As the sicario sat in a ripped vinyl chair in the precinct, one of Capella’s deputies explained the arrangement.

The sicario would testify against his former comrades, detailing the many murders they had committed. But instead of describing the sicario in court or in case files as one of the killers or main conspirators, the state authorities listed him as a witness — someone with no real involvement in the crime.

The sicario, then 22, agreed to live in a building next to the prison for his own protection and be shuttled to public hearings. The state authorities did not charge him with any of the killings, choosing to wait until he was done testifying. Then, they could decide how to prosecute him, if at all.

The sicario found new purpose in confinement, helping solve cold cases, testifying against cartel players and paving the way for some two dozen convictions. The police said they saw a real transformation in him, though they had their own reasons to believe it, too.

By October of 2018, police had expanded the programme to include a dozen cooperating witnesses. With no other place to put them, authorities housed the young men right next door to the jail that held the cartel members they were testifying against. Every few weeks, police ferried them to court to provide evidence in cases.

Eventually, the young men earned the trust of their wardens, and were allowed an almost comic level of autonomy.

The police knew the risks were big, as was the possibility of failure. But their confidence grew by the day. Capella, the police chief, boasted of the change the sicario’s testimony had made on the streets. One deputy said the sicario would walk free with a clean rap sheet.

The Unravelling

More than a year into the programme, Capella got a new job as police chief in the state of Quintana Roo.

With his departure, the witness protection program lost its steward. It was expensive, and off the books. No one wanted to oversee someone else’s pet project.

The young men continued to attend their court dates. But the energy of even a few months earlier began to vanish.

Nearly half of the witnesses were gone. Some had finished their court appearances and left of their own volition.
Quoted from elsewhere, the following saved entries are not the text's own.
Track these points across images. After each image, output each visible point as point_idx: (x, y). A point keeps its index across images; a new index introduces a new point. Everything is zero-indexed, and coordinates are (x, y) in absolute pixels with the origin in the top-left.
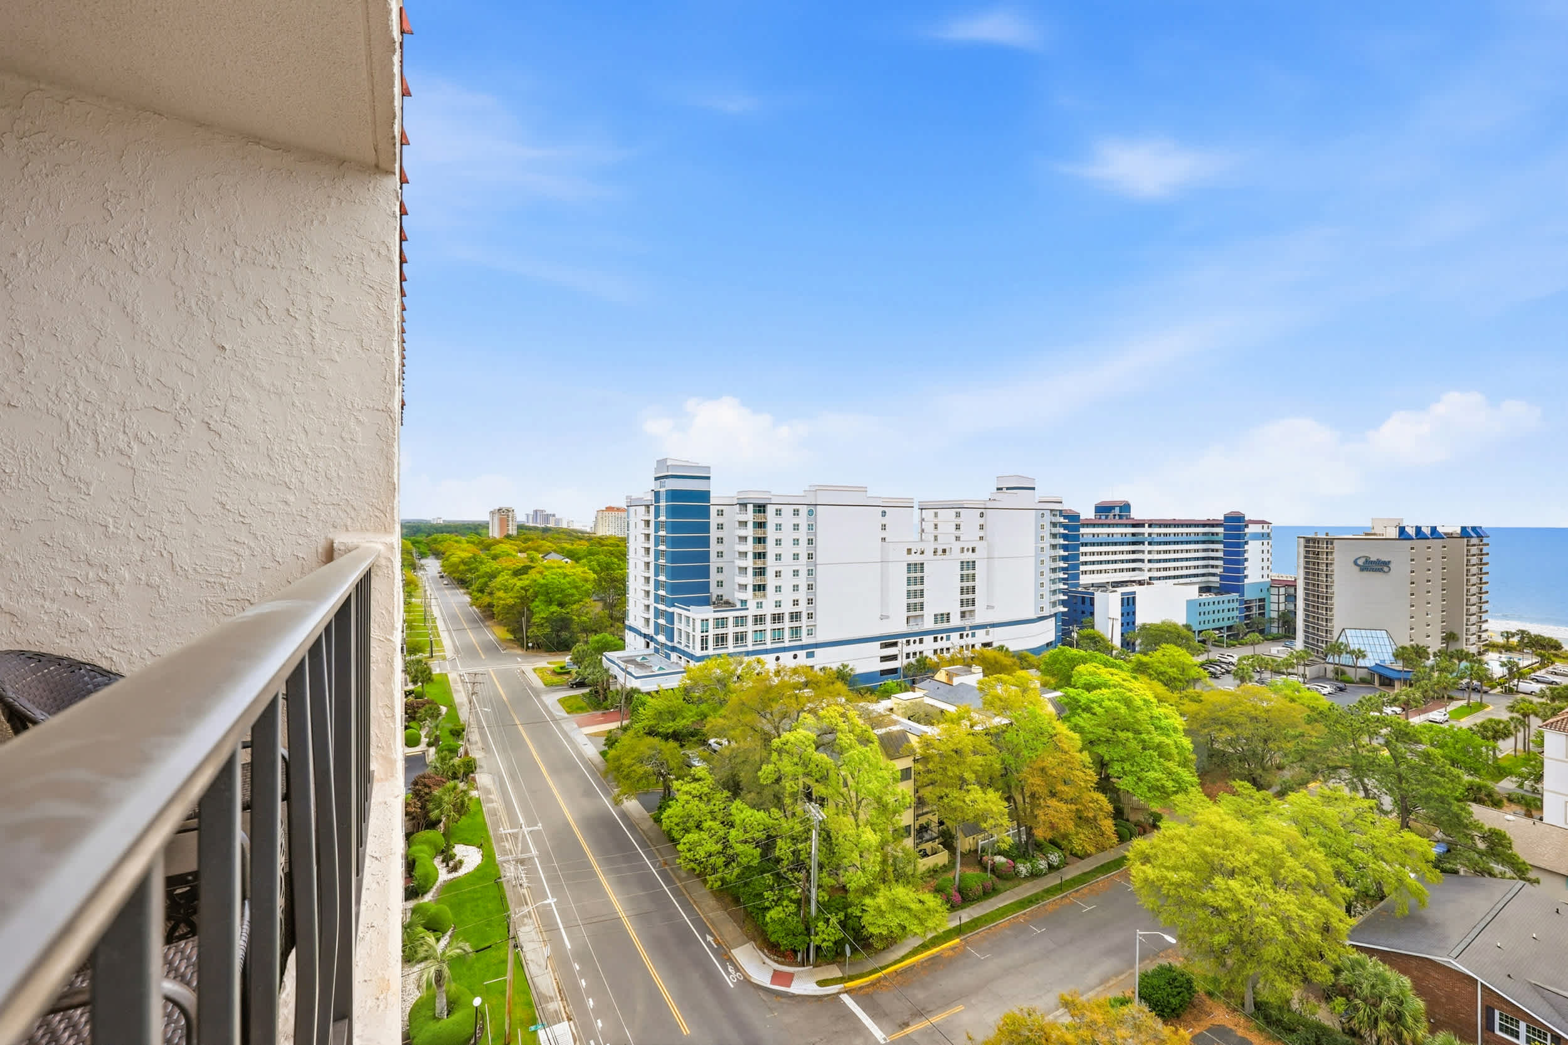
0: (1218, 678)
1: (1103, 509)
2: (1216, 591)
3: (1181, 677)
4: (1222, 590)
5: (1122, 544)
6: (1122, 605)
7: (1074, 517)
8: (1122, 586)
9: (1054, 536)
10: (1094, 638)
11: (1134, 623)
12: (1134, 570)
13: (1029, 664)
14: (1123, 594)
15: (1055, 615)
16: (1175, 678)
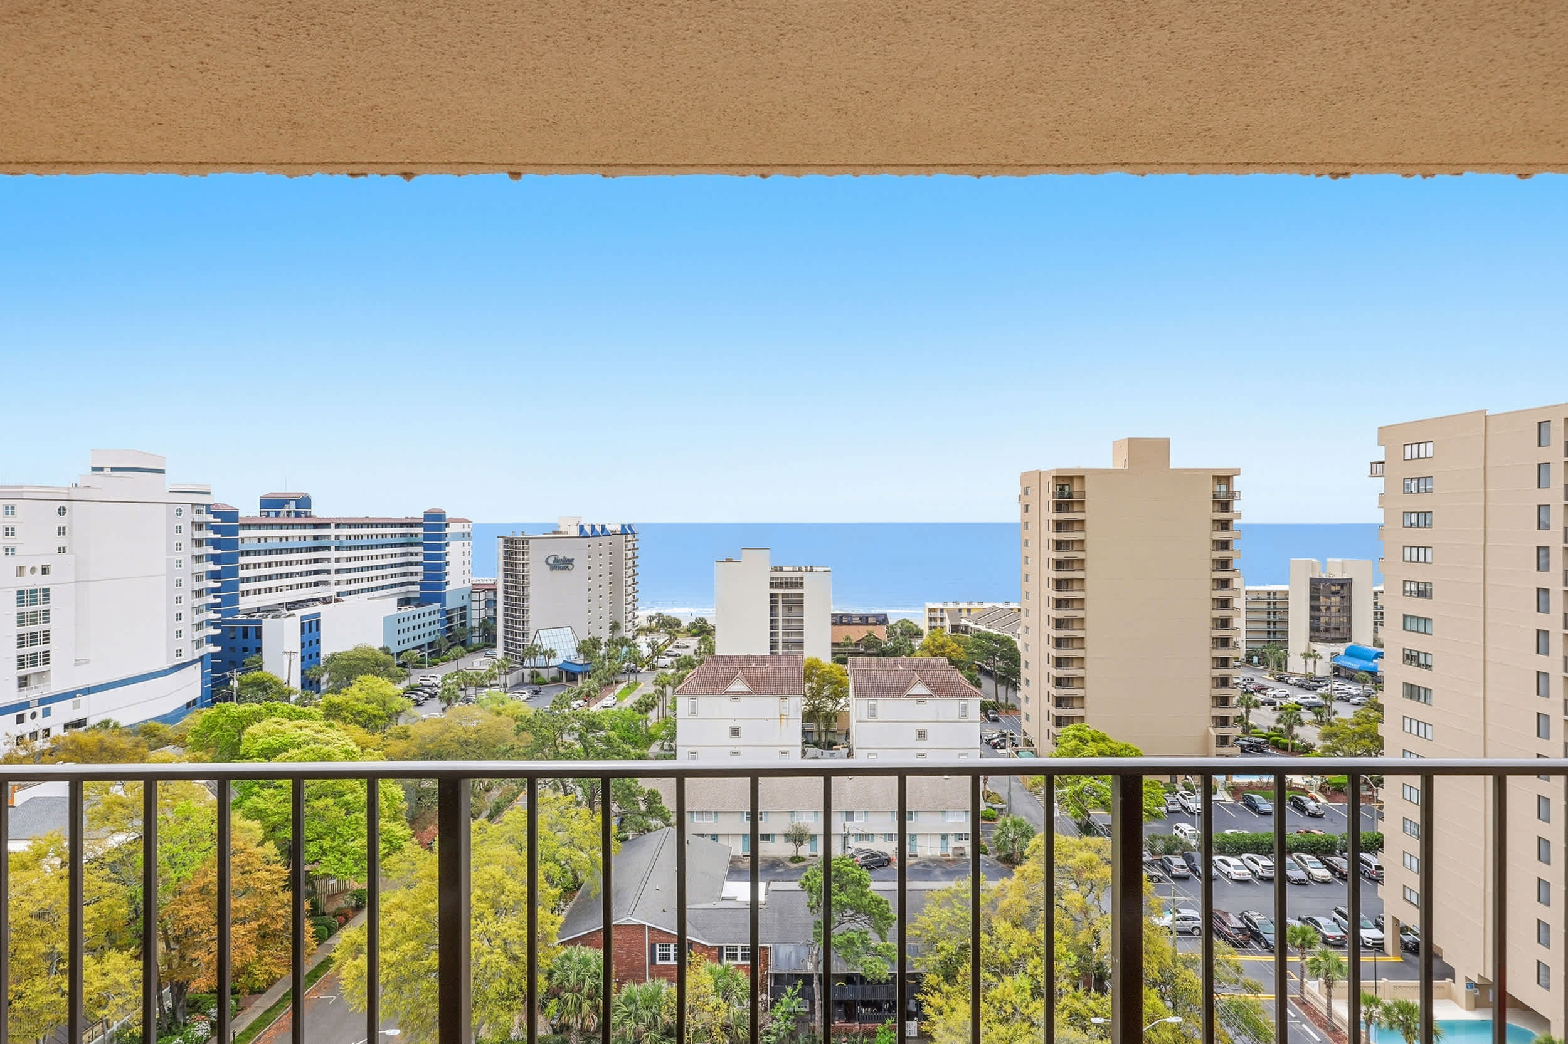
0: (421, 705)
1: (270, 504)
2: (416, 603)
3: (381, 712)
4: (422, 601)
5: (300, 550)
6: (303, 632)
7: (232, 515)
8: (301, 607)
9: (198, 542)
10: (263, 682)
11: (318, 654)
12: (316, 584)
13: (161, 740)
14: (302, 618)
15: (201, 658)
16: (375, 716)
Others had skipped out, content to risk the death sentence that awaited them on the street.

By the summer of 2019, the program was in rank disrepair — dirty dishes piled up, water pooled on the floor, toilets were left uncleaned. The lights didn’t even function properly anymore.

On a sunny afternoon in August, the sicario fled. A tipster warned him that police were planning to arrest him and bring charges.

He slipped out of the facility and checked into a small roadside hotel. After nearly two years under police protection, he was on his own.

A few days later, on Aug. 5, a pair of gunmen came to his parents’ taco stand and shot his brother four times. As the killers fled, they left a note: “Let’s see if you all learn this way.”

The brothers looked alike, so the gunmen may have thought they had killed the sicario.

“They hit me where it hurt most,” the sicario said, crying, not long after the murder. “The thing I loved most in the world, they took from me.”

Still, he insisted that he would not seek revenge.

“This will never end, no matter what I do,” he said. “But I just won’t be a part of it anymore.”